Como humanista é dever de existência defender que qualquer criem seja revelado para, no mínimo, ser apresentada a conta social dos atos políticos  levados a cabo no passado sob quaisquer títulos. Como socialista é dever político assumir a luta pela revelação de tudo o que se fez no passado sob o nome de “salvação da pátria” e cujo ônus criminal só quem pagou foi a massa torturada, processada e presa que defendia apenas um lado das ideologias em conflito.

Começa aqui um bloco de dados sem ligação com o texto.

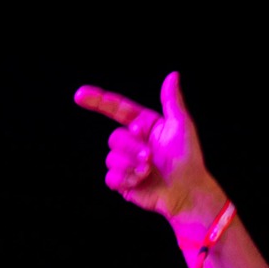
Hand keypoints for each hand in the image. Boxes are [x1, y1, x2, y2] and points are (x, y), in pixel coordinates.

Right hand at [74, 72, 223, 225]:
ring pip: (111, 159)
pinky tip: (140, 182)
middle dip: (131, 148)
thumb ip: (171, 101)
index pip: (117, 109)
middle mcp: (133, 143)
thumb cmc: (189, 159)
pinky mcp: (123, 183)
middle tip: (150, 157)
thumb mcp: (181, 125)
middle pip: (114, 138)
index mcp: (144, 125)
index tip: (79, 95)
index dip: (97, 101)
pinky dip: (126, 179)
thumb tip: (172, 75)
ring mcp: (126, 163)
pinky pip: (110, 178)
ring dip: (131, 166)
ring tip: (149, 172)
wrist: (187, 192)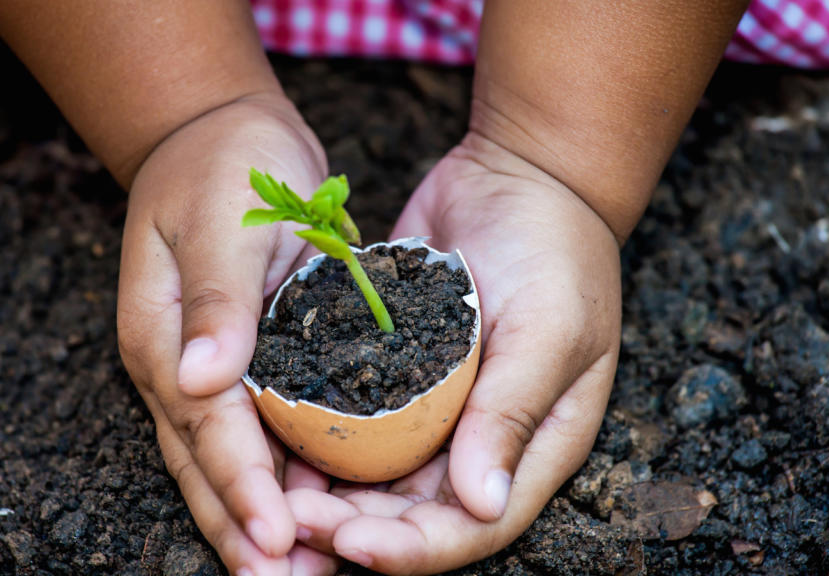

No âmbito pessoal que oculta seu passado é tido nas ruas da mui leal Ciudad de San Sebastian do Rio de Janeiro como traíra, quem esconde o passado deve, diz-se. O argumento de que a abertura dos arquivos mostrarão também crimes da esquerda sói esquece coma  cara de pau mentirosa de costume que a esquerda foi punida, torturada, presa e aniquilada soba s botas militares que foram anistiados de crimes pelos quais  sequer tiveram a coragem de responder e se defenderem. O argumento dos arquivos incriminarem a esquerda se esquecem de forma leviana de que esta foi punida, por vezes com a vida.
O argumento da “pacificação” via anistia é mais falso ainda, pois parece não ver diariamente repetidas manifestações de louvor a períodos ditatoriais e mesmo à tortura como meio legítimo de embate polítoco e o resultado nas delegacias e aparatos policiais da manutenção da tortura como técnica de interrogatório. A tal pacificação lembra a das UPPs, só quem fica em paz é quem sempre esteve no alto do púlpito da opressão, quem a sofre jamais vive em paz, nem consigo mesmo nem com o prestar de contas amplo com o passado.
Nenhum governo, nenhuma estabilidade política pode se sobrepor à necessidade de libertação civil, humanista, política, histórica de um povo que presta contas com seu passado. Não construir uma comissão da verdade no Brasil, seguindo exemplos que vão de países latino americanos que passaram por ditaduras à França e Alemanha pós segunda guerra, é manter a sombra hipócrita e covarde  da mentira sob o passado do país, mantendo tensões e inverdades que mancham toda a sociedade civil e militar que passou pelos anos de chumbo e inclui no mesmo saco de gatos apoiadores e criminosos, além de criminalizar resistentes.
É preciso ir além do pequeno jogo político que mantém uma falsa estabilidade e ter a coragem de cumprir o dever de estado de revelar o passado do país, ao menos isso.